A Bee or Not a Bee?…… THAT is the question.
As the weather has improved lately the Pest phone has been ringing off the hook with good folk that are worried that they have a swarm of Wasps around their gutters at roof height. Upon arrival I have the pleasure of announcing to these gentle folk that they aren’t blighted by Wasps but they are infact blessed with bees. This is what I want to try and help with. I want to share a little knowledge that might help identify those buzzy things and allay your fears if I can.
Firstly, it is a common misconception that nothing can be done with bees and that they are protected. This is NOT the case. They are endangered and they are of huge importance but they are NOT protected. As such, if they are presenting a danger, necessary action can be taken. It isn’t taken lightly and it isn’t something that we like to do but sometimes a badly located bumblebee nest has to be treated.
Now then, If you have a large number of buzzing insects hanging around your gutters looking like they’re not actually doing much other than flying around aimlessly then there’s a good chance that you have bumblebees.
Big, fluffy bees that come in a variety of colours but tend to all be the same big fluffy shape. At roof height these guys will present you no problems. They exploit gaps under roof tiles or in brickwork to access either loft space or wall cavities where they then build their nest. On a hot sunny day their movements can seem frantic or frenzied but rest assured, there is nothing wrong with them, it’s perfectly normal. These guys will not attack unless you get very close and they feel threatened. They will only sting you if it is life or death as if they sting, they die. They will not damage your house but WILL do wonders for your garden! After 6-8 weeks they will disappear of their own accord and life will return to normal. In the meantime, grab a beer or a g&t, sit in the garden and be mesmerised by their movements.
These are small solitary bees with a little red fur that tend to live in cracks in masonry or in rockeries. Their sting is not strong enough to penetrate human skin and is not barbed. These guys build a tiny nest, normally at the end of a tube that they have dug into the mortar between bricks and hatch just one or two young. Once their young have hatched, that’s it, they move on.

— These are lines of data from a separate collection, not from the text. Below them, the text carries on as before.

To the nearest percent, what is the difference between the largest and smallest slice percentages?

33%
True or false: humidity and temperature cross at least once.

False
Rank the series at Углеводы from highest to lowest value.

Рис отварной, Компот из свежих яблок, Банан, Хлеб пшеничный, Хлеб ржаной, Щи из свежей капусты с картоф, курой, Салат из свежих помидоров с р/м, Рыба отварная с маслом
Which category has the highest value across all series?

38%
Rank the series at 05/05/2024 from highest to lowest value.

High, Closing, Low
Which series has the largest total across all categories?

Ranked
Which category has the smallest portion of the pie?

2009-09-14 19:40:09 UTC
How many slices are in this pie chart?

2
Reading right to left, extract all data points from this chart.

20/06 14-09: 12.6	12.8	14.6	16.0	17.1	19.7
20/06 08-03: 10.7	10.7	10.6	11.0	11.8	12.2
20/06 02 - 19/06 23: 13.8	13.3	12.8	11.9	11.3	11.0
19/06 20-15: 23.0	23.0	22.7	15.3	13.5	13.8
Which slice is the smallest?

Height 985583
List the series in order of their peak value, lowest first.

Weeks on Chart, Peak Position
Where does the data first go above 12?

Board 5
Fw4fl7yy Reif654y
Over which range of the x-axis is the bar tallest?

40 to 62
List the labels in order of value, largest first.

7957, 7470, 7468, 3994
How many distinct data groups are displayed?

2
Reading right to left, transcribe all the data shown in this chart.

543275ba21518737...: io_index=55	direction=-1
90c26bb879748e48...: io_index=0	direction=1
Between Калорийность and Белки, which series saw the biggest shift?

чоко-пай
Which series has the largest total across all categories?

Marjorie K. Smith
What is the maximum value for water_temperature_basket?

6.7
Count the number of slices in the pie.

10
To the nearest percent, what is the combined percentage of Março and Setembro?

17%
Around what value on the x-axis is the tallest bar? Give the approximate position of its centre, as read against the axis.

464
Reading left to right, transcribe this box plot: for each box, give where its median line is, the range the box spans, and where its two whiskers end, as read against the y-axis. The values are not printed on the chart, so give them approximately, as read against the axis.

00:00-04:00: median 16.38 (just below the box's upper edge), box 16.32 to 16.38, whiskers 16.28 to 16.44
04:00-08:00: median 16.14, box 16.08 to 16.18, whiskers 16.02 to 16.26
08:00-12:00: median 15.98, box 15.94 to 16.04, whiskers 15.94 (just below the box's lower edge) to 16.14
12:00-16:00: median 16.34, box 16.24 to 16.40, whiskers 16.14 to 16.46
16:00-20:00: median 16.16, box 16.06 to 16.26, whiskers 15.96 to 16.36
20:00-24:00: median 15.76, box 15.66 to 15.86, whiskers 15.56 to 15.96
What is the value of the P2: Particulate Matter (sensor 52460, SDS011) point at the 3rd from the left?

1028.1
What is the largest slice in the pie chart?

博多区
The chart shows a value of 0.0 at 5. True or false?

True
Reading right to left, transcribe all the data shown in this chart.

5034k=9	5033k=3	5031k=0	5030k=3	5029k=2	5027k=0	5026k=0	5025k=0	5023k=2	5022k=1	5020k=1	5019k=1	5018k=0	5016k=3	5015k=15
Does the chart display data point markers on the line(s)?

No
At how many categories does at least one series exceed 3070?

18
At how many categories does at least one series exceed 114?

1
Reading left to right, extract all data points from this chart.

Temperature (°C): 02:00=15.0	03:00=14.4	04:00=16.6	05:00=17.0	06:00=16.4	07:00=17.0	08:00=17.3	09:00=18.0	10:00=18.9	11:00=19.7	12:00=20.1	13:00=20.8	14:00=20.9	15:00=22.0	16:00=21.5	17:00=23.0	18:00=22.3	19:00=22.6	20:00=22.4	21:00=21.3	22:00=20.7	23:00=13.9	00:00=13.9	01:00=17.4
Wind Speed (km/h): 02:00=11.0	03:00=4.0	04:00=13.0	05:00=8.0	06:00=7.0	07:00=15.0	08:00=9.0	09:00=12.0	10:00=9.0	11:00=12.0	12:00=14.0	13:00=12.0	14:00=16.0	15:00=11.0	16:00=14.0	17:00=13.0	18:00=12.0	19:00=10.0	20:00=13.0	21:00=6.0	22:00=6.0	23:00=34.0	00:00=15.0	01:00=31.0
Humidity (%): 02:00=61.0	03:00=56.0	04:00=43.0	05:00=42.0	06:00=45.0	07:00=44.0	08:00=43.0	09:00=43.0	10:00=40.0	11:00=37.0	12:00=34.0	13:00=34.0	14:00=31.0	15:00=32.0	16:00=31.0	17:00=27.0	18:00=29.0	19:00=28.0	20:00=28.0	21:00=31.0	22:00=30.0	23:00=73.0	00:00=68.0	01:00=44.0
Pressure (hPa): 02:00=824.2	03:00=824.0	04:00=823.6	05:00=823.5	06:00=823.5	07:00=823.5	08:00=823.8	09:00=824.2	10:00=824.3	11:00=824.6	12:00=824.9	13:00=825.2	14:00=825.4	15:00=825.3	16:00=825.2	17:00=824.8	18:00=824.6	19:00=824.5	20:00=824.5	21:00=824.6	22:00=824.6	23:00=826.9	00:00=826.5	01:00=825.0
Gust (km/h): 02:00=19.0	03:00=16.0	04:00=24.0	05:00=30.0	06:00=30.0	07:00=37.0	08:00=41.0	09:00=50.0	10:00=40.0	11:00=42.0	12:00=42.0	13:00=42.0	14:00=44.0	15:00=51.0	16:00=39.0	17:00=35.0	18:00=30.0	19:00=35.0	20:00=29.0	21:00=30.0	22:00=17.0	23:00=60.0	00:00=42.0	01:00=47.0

These guys are the honey makers. They flit from plant to plant collecting pollen, taking it back to their hive and make honey from it. If you see these guys they are normally either in a big ball (swarm) which is how they travel and beekeepers will collect these or individually foraging for pollen to take back to an established hive. If you see a swarm, stay away from it as while they are swarming these guys are on high alert. A member of the British beekeepers association will want to collect the swarm wherever possible and you can contact them by clicking this link : https://www.bbka.org.uk/help/do_you_have_a_swarm.php
If you do have honeybees in your home, they will build honeycomb and produce honey so it is in your interest to have these guys collected and rehomed by a beekeeper wherever possible.
All three of the above species are of HUGE benefit to local ecology so wherever possible we will try to persuade you to spare them.